Too many forget that the primary goal of the U.S. constitutional design wasn’t efficient governing. It was tyrant prevention. We put up with all sorts of impediments to change, reform, and improvement for that one simple goal. Whether this firewall still works is the paramount political question of our age. Will this era turn out to be a blip on the timeline? A warning that prompts reflection, reform, and recalibration akin to the McCarthyistic “Red Scare” era? Or will it be a Caesar crossing the Rubicon moment that forever ends the American experiment?
The more scary aspect of all this is the degree of public support for an uber-powerful leader who champions their views and pushes for what they desire. Often these wishes are unachievable because our constitutional protections stand in the way. This is a problem that will outlive the current president and requires deep national introspection. We could start by reminding ourselves what happens when representative systems go sideways. The outcomes are not recalled fondly by those who lived through them. Better to acquire that lesson from some other nation’s tragedy rather than having to learn about the danger of historical hot stoves by touching one ourselves.

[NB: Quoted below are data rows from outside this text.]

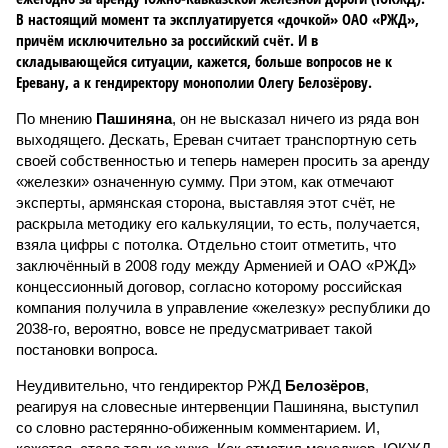
В настоящий момент та эксплуатируется «дочкой» ОАО «РЖД»,
причём исключительно за российский счёт. И в
складывающейся ситуации, кажется, больше вопросов не к
Еревану, а к гендиректору монополии Олегу Белозёрову.
По мнению
Пашиняна
, он не высказал ничего из ряда вон
выходящего. Дескать, Ереван считает транспортную сеть
своей собственностью и теперь намерен просить за аренду
«железки» означенную сумму. При этом, как отмечают
эксперты, армянская сторона, выставляя этот счёт, не
раскрыла методику его калькуляции, то есть, получается,
взяла цифры с потолка. Отдельно стоит отметить, что
заключённый в 2008 году между Арменией и ОАО «РЖД»
концессионный договор, согласно которому российская
компания получила в управление «железку» республики до
2038-го, вероятно, вовсе не предусматривает такой
постановки вопроса.
Неудивительно, что гендиректор РЖД
Белозёров
,
реагируя на словесные интервенции Пашиняна, выступил
со словно растерянно-обиженным комментарием. И,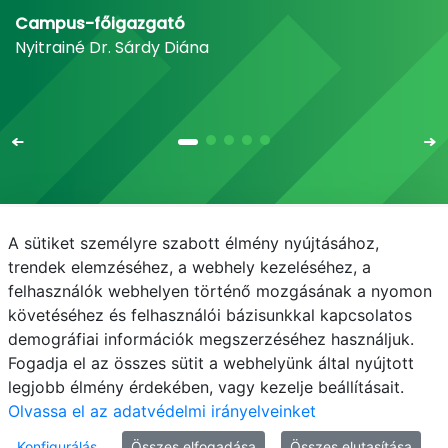
Campus-főigazgató
Nyitrainé Dr. Sárdy Diána
A sütiket személyre szabott élmény nyújtásához,
Email
Telefonkönyv
NEPTUN
E-learning
trendek elemzéséhez, a webhely kezeléséhez, a
felhasználók webhelyen történő mozgásának a nyomon
Médiaközpont
Informatikai Igazgatóság
követéséhez és felhasználói bázisunkkal kapcsolatos
demográfiai információk megszerzéséhez használjuk.
Adatvédelem
Fogadja el az összes sütit a webhelyünk által nyújtott
legjobb élmény érdekében, vagy kezelje beállításait.
Olvassa el az adatvédelmi irányelveinket
Konfigurálás
Összes elfogadása
Összes elutasítása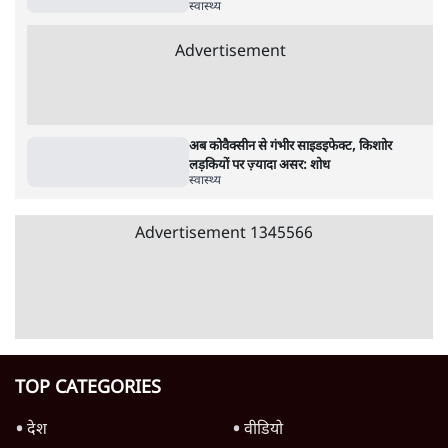
पाठकों की पसन्द
जनता का 2.32 करोड़ रोज़ाना खर्चः योगी सरकार ने
विज्ञापनों पर उड़ाने में मोदी 3.0 को भी पीछे छोड़ा
7 Min
•
उत्तर प्रदेश
शिक्षा संस्थान ‘विद्यार्थी’ नहीं, ‘अनुयायी’ तैयार कर
रहे, राहुल गांधी के बयान से छिड़ी नई बहस
6 Min
•
वक़्त-बेवक़्त
क्या 95 साल पुराने भारतीय सांख्यिकी संस्थान की
स्वायत्तता पर भी अब मंडरा रहा ख़तरा?
8 Min
•
विश्लेषण
Advertisement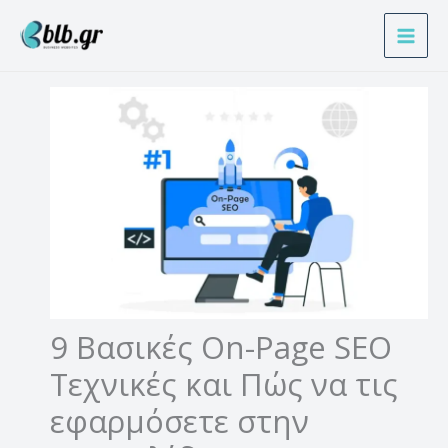
Μετάβαση
Α
στο
ν
περιεχόμενο
α
ζ
ή
τ
η
σ
η
9 Βασικές On-Page SEO
Τεχνικές και Πώς να τις
εφαρμόσετε στην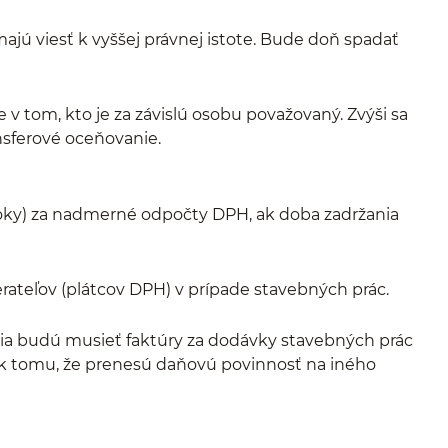
jú viesť k vyššej právnej istote. Bude doň spadať
 v tom, kto je za závislú osobu považovaný. Zvýši sa
ansferové oceňovanie.
oky) za nadmerné odpočty DPH, ak doba zadržania
erateľov (plátcov DPH) v prípade stavebných prác.
ia budú musieť faktúry za dodávky stavebných prác
ek tomu, že prenesú daňovú povinnosť na iného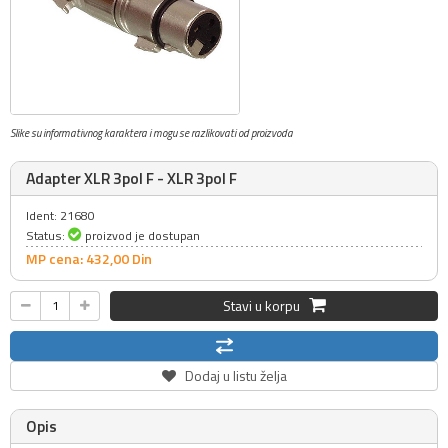
Slike su informativnog karaktera i mogu se razlikovati od proizvoda
Adapter XLR 3pol F - XLR 3pol F
Ident: 21680
Status:
proizvod je dostupan
MP cena: 432,
00
Din
Stavi u korpu
Dodaj u listu želja
Opis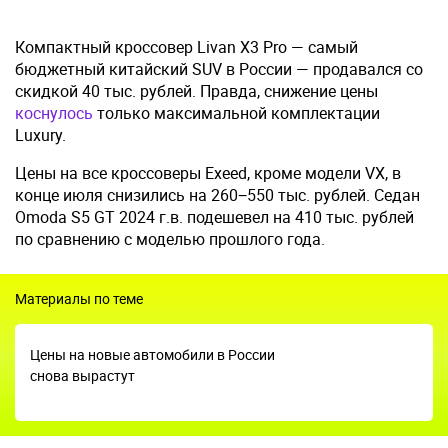
Компактный кроссовер Livan X3 Pro — самый
бюджетный китайский SUV в России — продавался со
скидкой 40 тыс. рублей. Правда, снижение цены
коснулось
только максимальной комплектации
Luxury.
Цены на все кроссоверы Exeed, кроме модели VX, в
конце июля снизились на 260−550 тыс. рублей. Седан
Omoda S5 GT 2024 г.в. подешевел на 410 тыс. рублей
по сравнению с моделью прошлого года.
Материалы по теме
Цены на новые автомобили в России
снова вырастут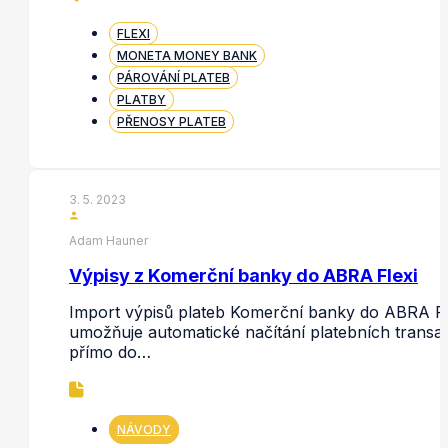
FLEXI
MONETA MONEY BANK
PÁROVÁNÍ PLATEB
PLATBY
PŘENOSY PLATEB
3. 5. 2023
Adam Hauner
Výpisy z Komerční banky do ABRA Flexi
Import výpisů plateb Komerční banky do ABRA Fl
umožňuje automatické načítání platebních transa
přímo do…
NÁVODY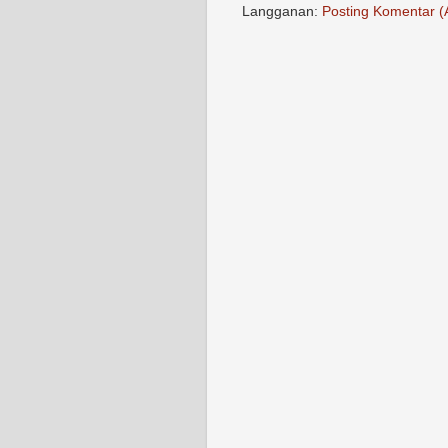
Langganan:
Posting Komentar (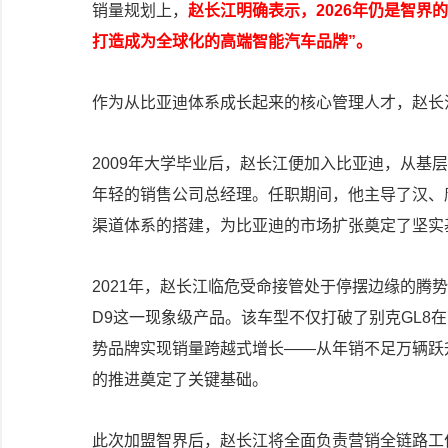
销量规划上，
赵长江明确表示，2026年仍是智界
打造成为全球化的高端智能汽车品牌”。
作为从比亚迪体系成长起来的核心管理人才，赵长
2009年大学毕业后，赵长江便加入比亚迪，从基层
年轻的销售公司总经理。任职期间，他主导了汉、
渠道体系的搭建，为比亚迪的市场扩张奠定了坚实
2021年，赵长江临危受命接管处于停摆边缘的腾
D9这一现象级产品。该车型不仅打破了别克GL8
势品牌实现销量跨越式增长——从年销不足万辆跃升
的推进奠定了关键基础。
此次加盟智界后，赵长江将全面负责营销全链路工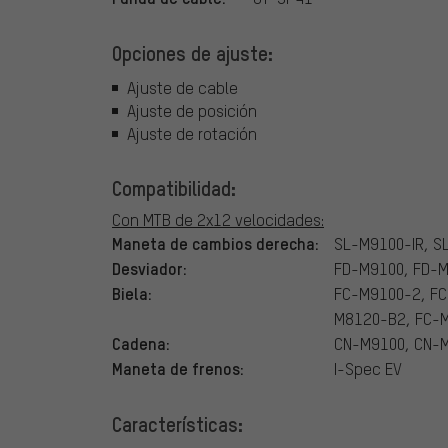
Opciones de ajuste:
Ajuste de cable
Ajuste de posición
Ajuste de rotación
Compatibilidad:
Con MTB de 2x12 velocidades:
Maneta de cambios derecha:
SL-M9100-IR, S
Desviador:
FD-M9100, FD-M
Biela:
FC-M9100-2, FC
M8120-B2, FC-
Cadena:
CN-M9100, CN-
Maneta de frenos:
I-Spec EV
Características: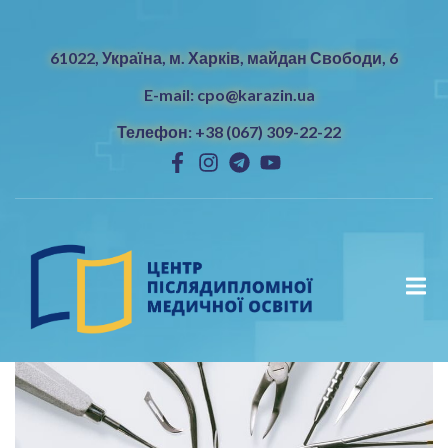
61022, Україна, м. Харків, майдан Свободи, 6
E-mail: cpo@karazin.ua
Телефон: +38 (067) 309-22-22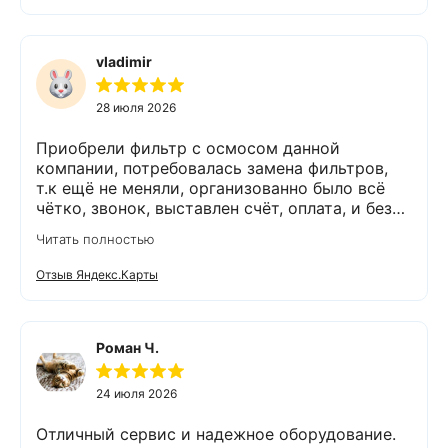
было. Спасибо Экодару за хорошую работу.
vladimir
28 июля 2026
Приобрели фильтр с осмосом данной
компании, потребовалась замена фильтров,
т.к ещё не меняли, организованно было всё
чётко, звонок, выставлен счёт, оплата, и без
задержек выезд специалиста, обслуживание
Читать полностью
выполнено (всё чётко без шума и пыли),
приятно работать с грамотными,
Отзыв Яндекс.Карты
обязательными людьми. Спасибо
Роман Ч.
24 июля 2026
Отличный сервис и надежное оборудование.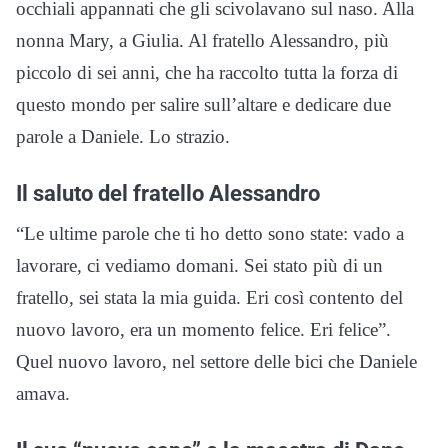
occhiali appannati che gli scivolavano sul naso. Alla
nonna Mary, a Giulia. Al fratello Alessandro, più
piccolo di sei anni, che ha raccolto tutta la forza di
questo mondo per salire sull’altare e dedicare due
parole a Daniele. Lo strazio.
Il saluto del fratello Alessandro
“Le ultime parole che ti ho detto sono state: vado a
lavorare, ci vediamo domani. Sei stato più di un
fratello, sei stata la mia guida. Eri così contento del
nuovo lavoro, era un momento felice. Eri felice”.
Quel nuovo lavoro, nel settore delle bici che Daniele
amava.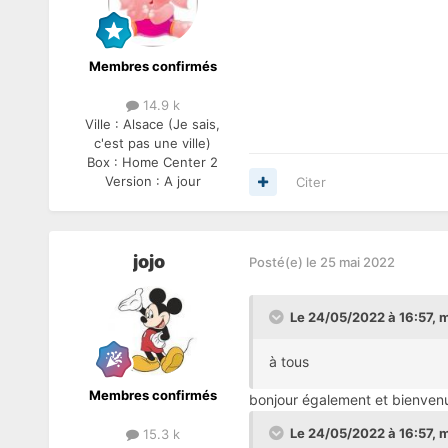
Membres confirmés
14.9 k
Ville :
Alsace (Je sais,
c'est pas une ville)
Box :
Home Center 2
Version :
A jour
Citer
jojo
Posté(e)
le 25 mai 2022
Le 24/05/2022 à 16:57,
m
à tous
Membres confirmés
bonjour également et bienven
Le 24/05/2022 à 16:57,
m
15.3 k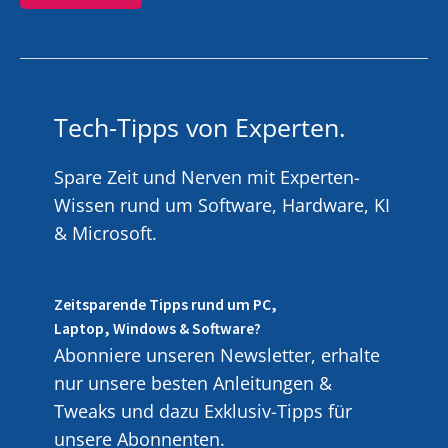
Tech-Tipps von Experten.
Spare Zeit und Nerven mit Experten-
Wissen rund um Software, Hardware, KI
& Microsoft.
Zeitsparende Tipps rund um PC,
Laptop, Windows & Software?
Abonniere unseren Newsletter, erhalte
nur unsere besten Anleitungen &
Tweaks und dazu Exklusiv-Tipps für
unsere Abonnenten.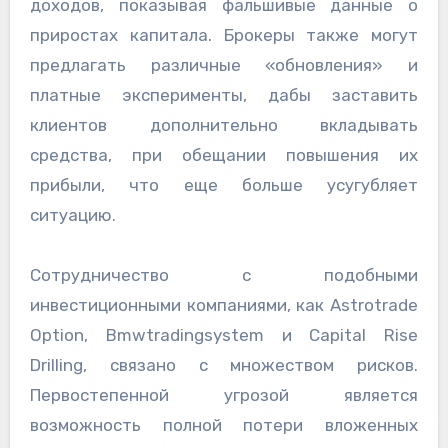
доходов, показывая фальшивые данные о
приростах капитала. Брокеры также могут
предлагать различные «обновления» и
платные эксперименты, дабы заставить
клиентов дополнительно вкладывать
средства, при обещании повышения их
прибыли, что еще больше усугубляет
ситуацию.
Сотрудничество с подобными
инвестиционными компаниями, как Astrotrade
Option, Bmwtradingsystem и Capital Rise
Drilling, связано с множеством рисков.
Первостепенной угрозой является
возможность полной потери вложенных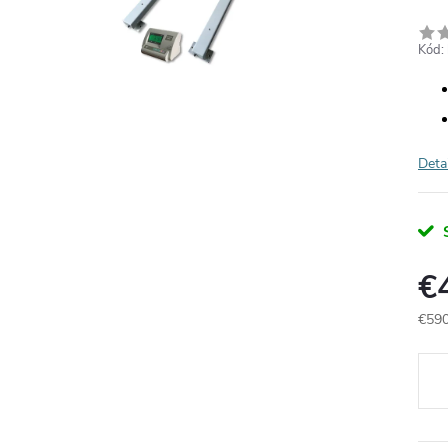
Kód:
Deta
€
€590
Jedn
cena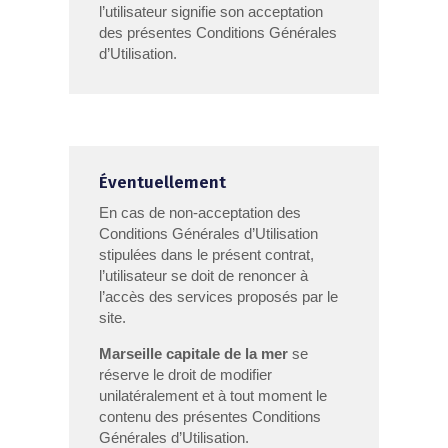
l’utilisateur signifie son acceptation
des présentes Conditions Générales
d’Utilisation.
Éventuellement
En cas de non-acceptation des
Conditions Générales d’Utilisation
stipulées dans le présent contrat,
l’utilisateur se doit de renoncer à
l’accès des services proposés par le
site.
Marseille capitale de la mer
se
réserve le droit de modifier
unilatéralement et à tout moment le
contenu des présentes Conditions
Générales d’Utilisation.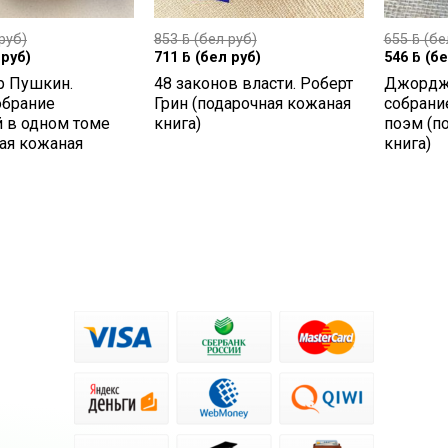
руб)
853
ƃ
(бел руб)
655
ƃ
(бе
руб)
711
ƃ
(бел руб)
546
ƃ
(бе
р Пушкин.
48 законов власти. Роберт
Джордж 
обрание
Грин (подарочная кожаная
собрани
й в одном томе
книга)
поэм (п
ая кожаная
книга)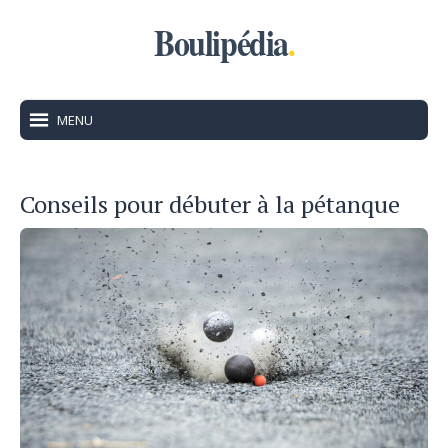
Boulipédia
.
MENU
Conseils pour débuter à la pétanque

We are currently seeing what can happen when the only branch controlled by a single individual decides it wants to flex its vast and awesome powers. It demonstrates to all reasonable people that it’s too much power for one person to have. Imagining such authority in the hands of one’s worst enemy should be enough to make this concern clear to anyone. The president can pick up the phone and order the deaths of billions and the ruination of the planet’s ecosystem. That’s clearly too much power for any human being, isn’t it?